Presented on the last day of the last week of the Spring/Summer 2022 fashion season, Miu Miu was interesting insomuch as it can be seen as both a summary and a repudiation of the mood of the time. Sex has been everywhere – probably because, for the first time in a long while, people are able to touch one another without fear, or reprimand. The sexuality at Miu Miu felt implicit rather than explicit – the transformation of normal, humdrum clothing into something attractive and seductive – the word Prada used about the collection created with Raf Simons and presented less than two weeks ago in Milan. The exposed flesh altered perceptions of the body – Miu Miu brought back the low-rider skirt and hip-hugged trouser, absent for about 15 years, and in part launched by Prada’s re-embracing of 70s aesthetics in the 90s. It had been gone for a while, and looks new again.

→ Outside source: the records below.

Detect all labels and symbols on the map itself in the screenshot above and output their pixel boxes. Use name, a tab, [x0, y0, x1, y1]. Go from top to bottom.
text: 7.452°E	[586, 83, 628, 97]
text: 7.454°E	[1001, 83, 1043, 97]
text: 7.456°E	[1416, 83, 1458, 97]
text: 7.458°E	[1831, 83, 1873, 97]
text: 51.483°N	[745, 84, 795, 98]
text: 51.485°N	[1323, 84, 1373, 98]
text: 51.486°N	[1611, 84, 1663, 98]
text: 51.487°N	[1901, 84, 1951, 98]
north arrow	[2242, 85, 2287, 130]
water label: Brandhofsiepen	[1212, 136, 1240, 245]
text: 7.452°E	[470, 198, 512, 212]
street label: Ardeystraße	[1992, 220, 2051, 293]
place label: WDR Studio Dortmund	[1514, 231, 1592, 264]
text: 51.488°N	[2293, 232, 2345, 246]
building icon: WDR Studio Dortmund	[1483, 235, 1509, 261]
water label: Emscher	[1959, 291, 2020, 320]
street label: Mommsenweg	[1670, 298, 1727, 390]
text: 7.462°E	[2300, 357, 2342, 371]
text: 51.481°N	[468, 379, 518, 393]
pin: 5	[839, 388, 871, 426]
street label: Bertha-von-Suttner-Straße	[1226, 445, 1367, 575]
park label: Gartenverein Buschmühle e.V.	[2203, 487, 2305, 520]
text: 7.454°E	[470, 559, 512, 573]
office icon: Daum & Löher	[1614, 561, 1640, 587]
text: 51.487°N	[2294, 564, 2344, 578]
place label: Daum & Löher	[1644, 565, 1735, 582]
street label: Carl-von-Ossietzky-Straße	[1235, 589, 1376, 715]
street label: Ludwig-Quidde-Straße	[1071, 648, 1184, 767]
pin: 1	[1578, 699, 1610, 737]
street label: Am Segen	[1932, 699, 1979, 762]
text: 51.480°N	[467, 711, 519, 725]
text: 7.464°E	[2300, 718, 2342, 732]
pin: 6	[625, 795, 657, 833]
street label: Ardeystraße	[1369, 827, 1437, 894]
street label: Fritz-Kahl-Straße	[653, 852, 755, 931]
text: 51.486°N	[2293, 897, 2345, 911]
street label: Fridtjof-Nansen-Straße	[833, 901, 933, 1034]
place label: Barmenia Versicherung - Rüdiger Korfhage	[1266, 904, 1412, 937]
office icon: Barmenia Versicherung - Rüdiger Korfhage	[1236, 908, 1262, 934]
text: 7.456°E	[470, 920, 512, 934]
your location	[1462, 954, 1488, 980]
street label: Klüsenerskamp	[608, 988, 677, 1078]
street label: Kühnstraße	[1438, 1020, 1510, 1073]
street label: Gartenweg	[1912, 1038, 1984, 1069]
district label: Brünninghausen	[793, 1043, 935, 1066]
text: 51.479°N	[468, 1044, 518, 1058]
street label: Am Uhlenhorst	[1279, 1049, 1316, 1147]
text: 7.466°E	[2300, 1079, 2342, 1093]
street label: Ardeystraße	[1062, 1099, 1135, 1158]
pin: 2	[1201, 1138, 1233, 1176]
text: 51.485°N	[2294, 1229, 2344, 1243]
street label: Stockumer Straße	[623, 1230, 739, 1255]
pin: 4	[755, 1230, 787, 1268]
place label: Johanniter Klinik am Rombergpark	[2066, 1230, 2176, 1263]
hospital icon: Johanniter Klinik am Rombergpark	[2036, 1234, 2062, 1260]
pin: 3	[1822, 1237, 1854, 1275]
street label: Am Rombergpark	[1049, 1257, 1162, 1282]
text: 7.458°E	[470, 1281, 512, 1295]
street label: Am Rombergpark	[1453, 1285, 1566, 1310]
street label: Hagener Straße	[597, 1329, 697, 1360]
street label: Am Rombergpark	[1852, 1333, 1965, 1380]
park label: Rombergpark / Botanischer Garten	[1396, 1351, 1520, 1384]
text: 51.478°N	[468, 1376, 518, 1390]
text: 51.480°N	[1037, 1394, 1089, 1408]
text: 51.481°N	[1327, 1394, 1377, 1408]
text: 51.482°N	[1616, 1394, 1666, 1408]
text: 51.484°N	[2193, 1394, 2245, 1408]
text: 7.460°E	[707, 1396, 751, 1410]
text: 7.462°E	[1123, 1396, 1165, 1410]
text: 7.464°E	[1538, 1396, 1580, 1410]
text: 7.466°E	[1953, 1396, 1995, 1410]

Cutting is, of course, a technique used in film as well as fashion. Prada engaged the artist Meriem Bennani to intervene in their live stream, cutting the footage with fantasy sequences starring her own mother as a harangued office employee – wearing, of course, similar versions of the twisted everyday clothes Prada proposed on the catwalk. There were also animated papers and stethoscopes dancing through the Palais d’Iéna – as the home of the Conseil économique, social et environnemental, still a place of work. That idea was underscored by the fact the audience were all sat on immensely practical padded Eames office chairs, like phalanx of secretaries ready to take notes on what Miu Miu thought was new. Oh, there was a Miu Miu New Balance collaboration too, worn with mid-calf skirts like office workers on their busy morning commute.
That felt real – which is what Miuccia Prada was aiming for. “I am interested in objects of the everyday – I want to give a power and a value to things that are usually unnoticed,” she said. In short – as short as those skirts – this show was a blast of energy. It found a new balance – no pun intended – in proportions, a fresh way of looking at things we see everyday. “For this collection, there is no pointless invention, no fashion,” Prada said. “It is about classics, about clothing that allows you to think of bigger things. Clothes are part of life, not the meaning of life. For me, this is a basic instinct – to reflect life.” I’m not sure if it’s reflecting what’s on the street now – but, in six months time, it feels like perhaps everyone will want to look like this.